* Problem to work on
When the line containing "color: #2c6354;" appears in the data below, begin copying there and stop only after the line containing "font-weight: 700; font-size: 21px;".

BEGIN

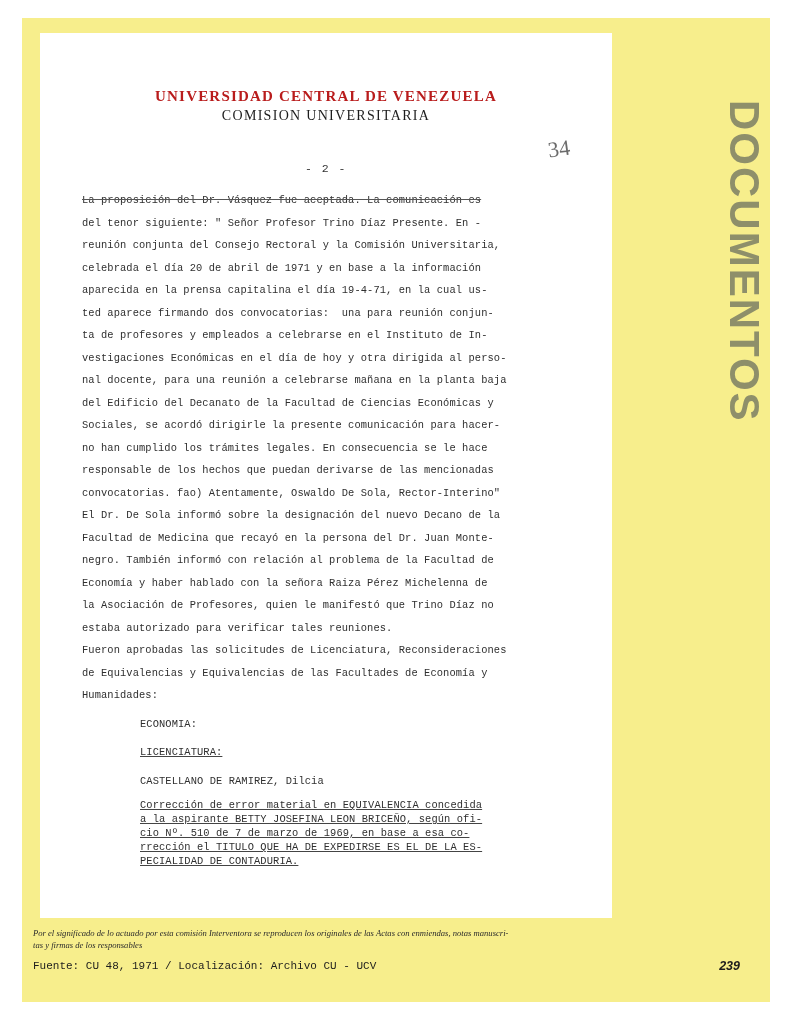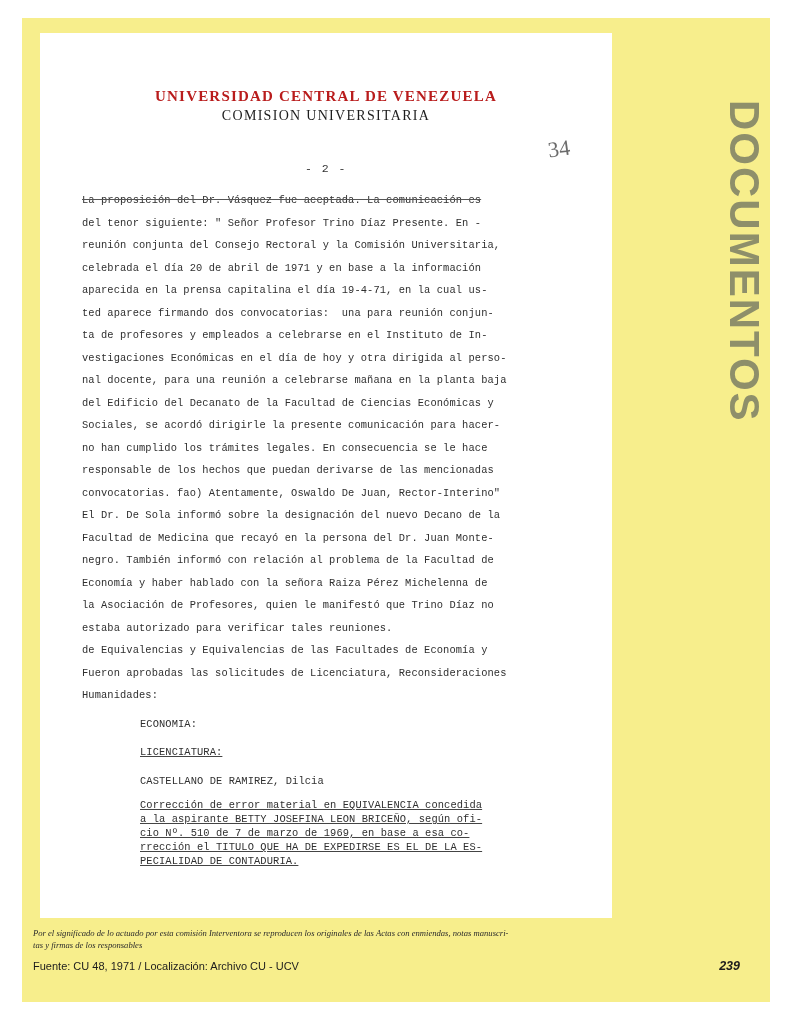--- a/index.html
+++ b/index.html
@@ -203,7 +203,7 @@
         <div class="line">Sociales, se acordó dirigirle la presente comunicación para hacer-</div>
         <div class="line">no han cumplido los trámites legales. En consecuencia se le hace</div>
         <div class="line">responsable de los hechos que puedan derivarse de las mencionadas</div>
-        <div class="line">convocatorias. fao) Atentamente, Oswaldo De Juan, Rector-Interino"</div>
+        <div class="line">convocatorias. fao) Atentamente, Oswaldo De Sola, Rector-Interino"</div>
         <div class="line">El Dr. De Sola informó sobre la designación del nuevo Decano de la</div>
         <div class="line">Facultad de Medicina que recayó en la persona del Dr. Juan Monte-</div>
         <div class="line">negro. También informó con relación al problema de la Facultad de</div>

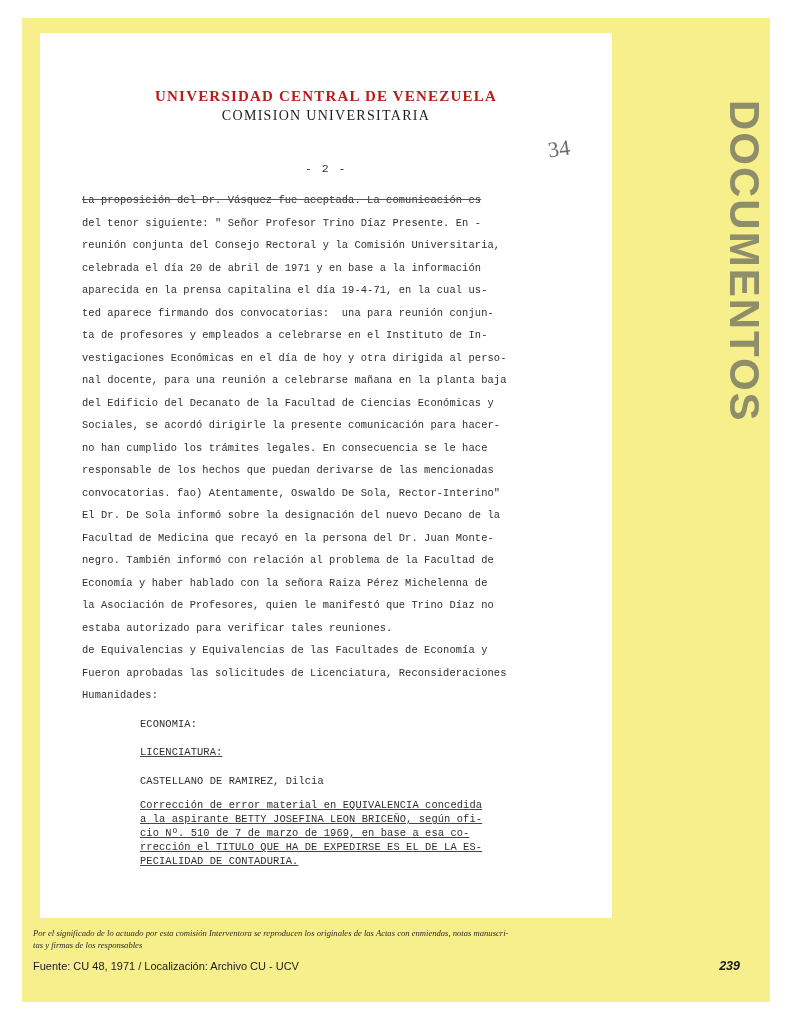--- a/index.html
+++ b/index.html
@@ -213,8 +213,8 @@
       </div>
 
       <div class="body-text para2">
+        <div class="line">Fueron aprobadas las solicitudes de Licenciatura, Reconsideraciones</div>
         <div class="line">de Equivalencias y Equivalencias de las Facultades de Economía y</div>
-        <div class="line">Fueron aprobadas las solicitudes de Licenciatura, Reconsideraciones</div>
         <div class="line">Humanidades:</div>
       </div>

END
BEGIN

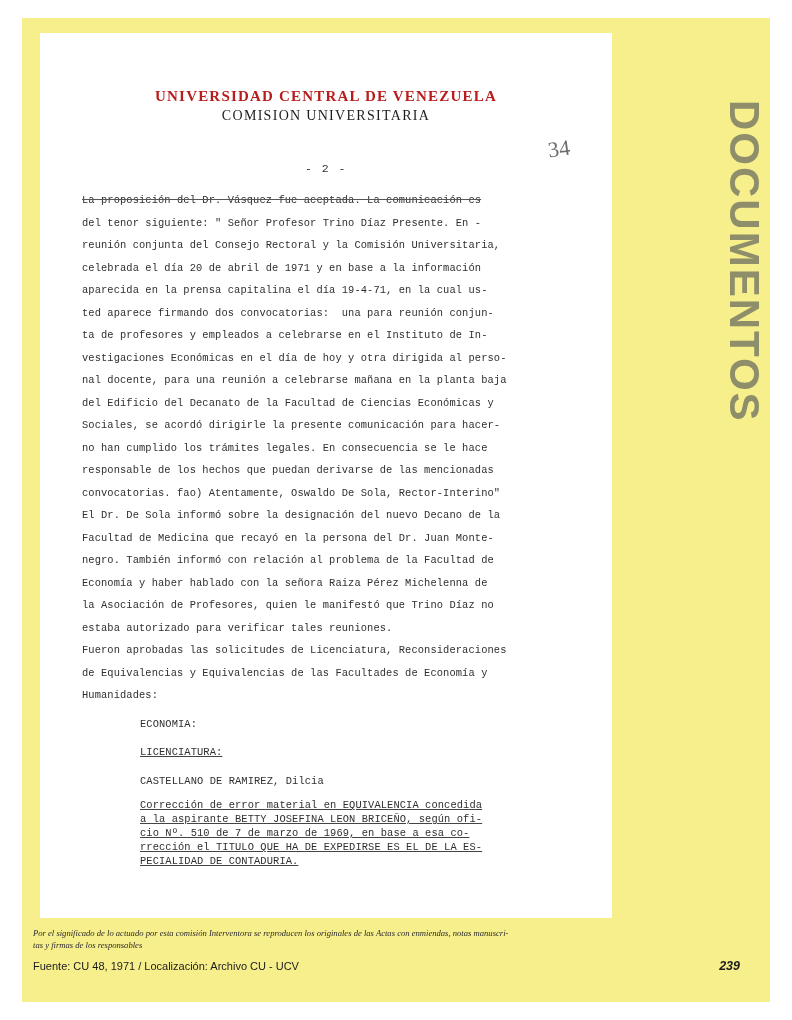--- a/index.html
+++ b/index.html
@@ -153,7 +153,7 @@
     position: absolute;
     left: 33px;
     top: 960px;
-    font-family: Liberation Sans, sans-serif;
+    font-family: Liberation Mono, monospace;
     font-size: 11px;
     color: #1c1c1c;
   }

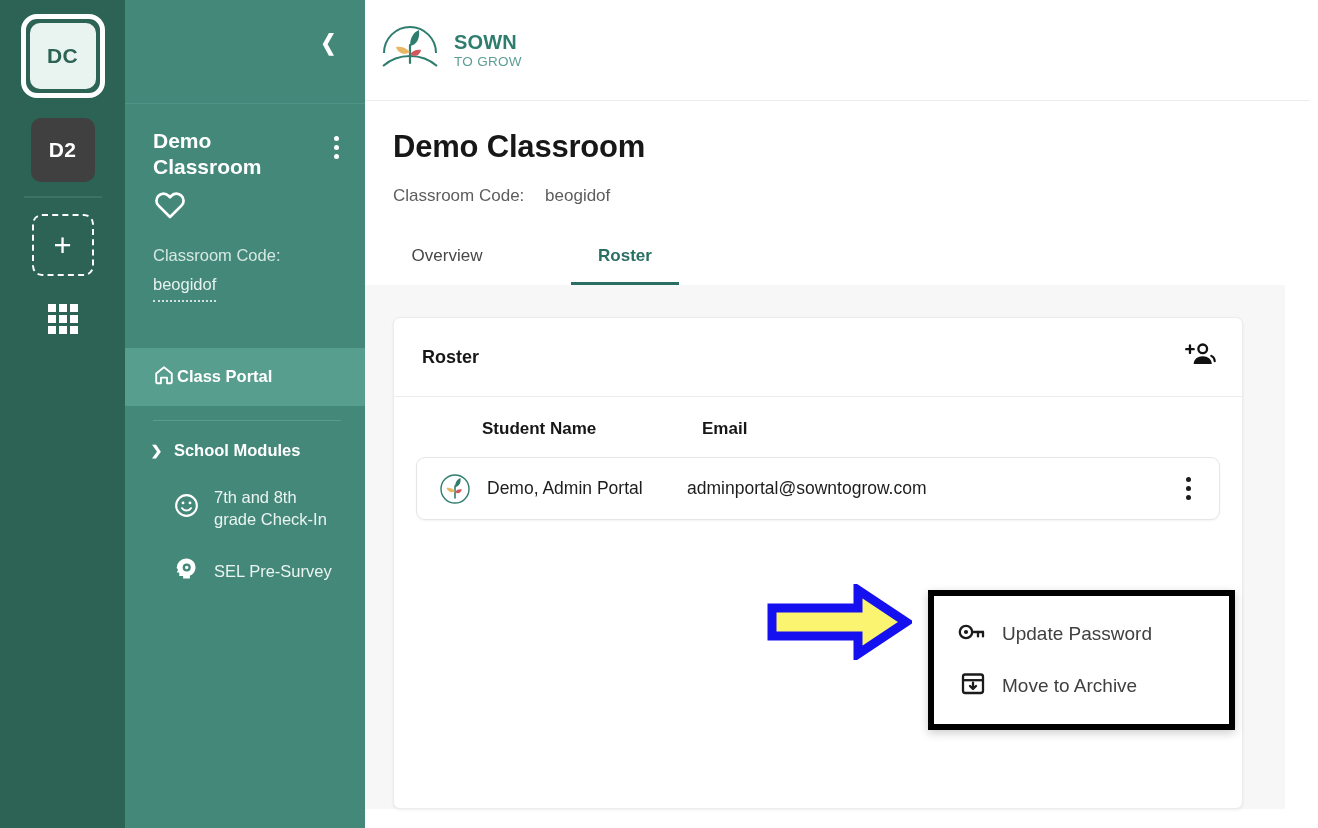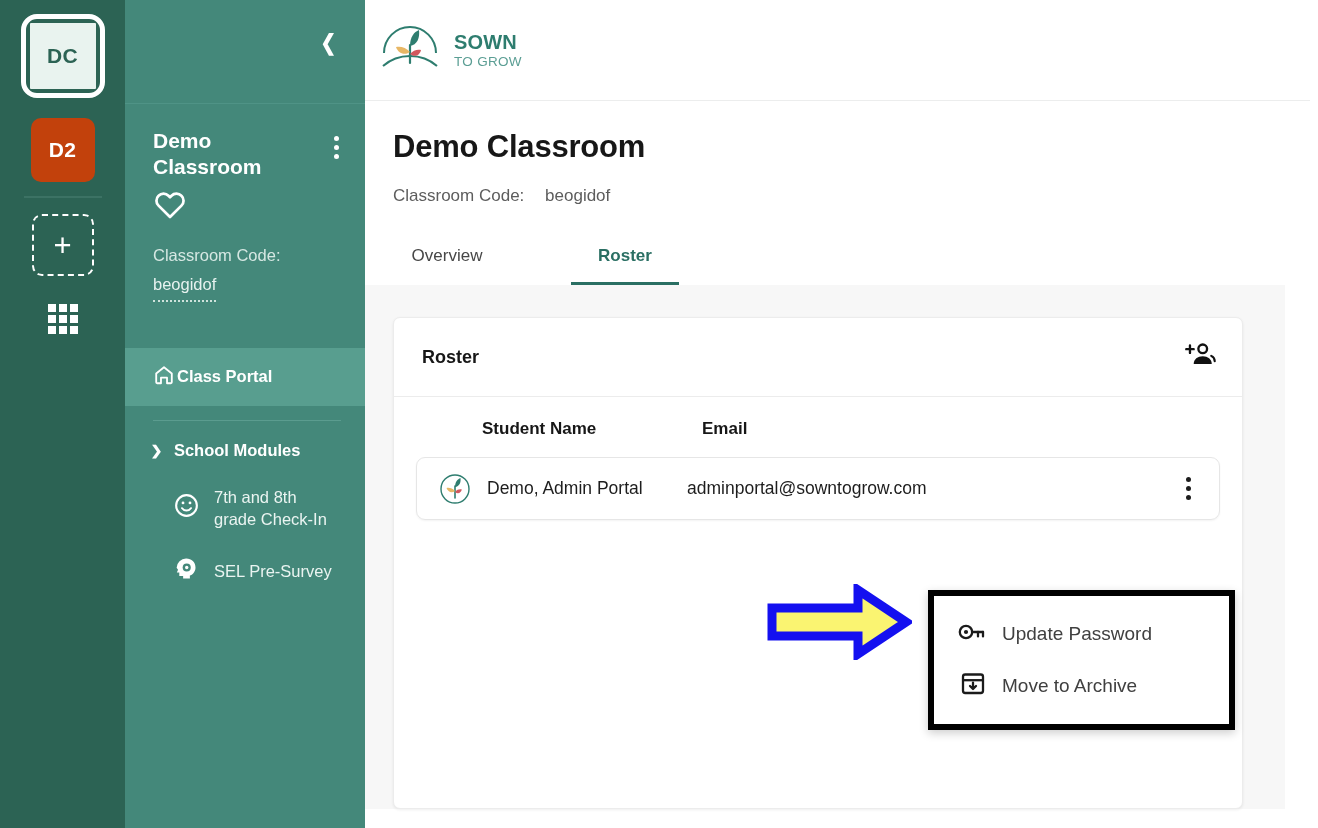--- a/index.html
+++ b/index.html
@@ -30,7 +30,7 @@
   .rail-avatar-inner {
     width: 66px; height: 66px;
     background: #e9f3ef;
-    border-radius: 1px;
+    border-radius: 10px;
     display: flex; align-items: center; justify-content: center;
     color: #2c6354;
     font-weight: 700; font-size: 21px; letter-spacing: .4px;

END

* Exercise result
     color: #2c6354;
     font-weight: 700; font-size: 21px; letter-spacing: .4px;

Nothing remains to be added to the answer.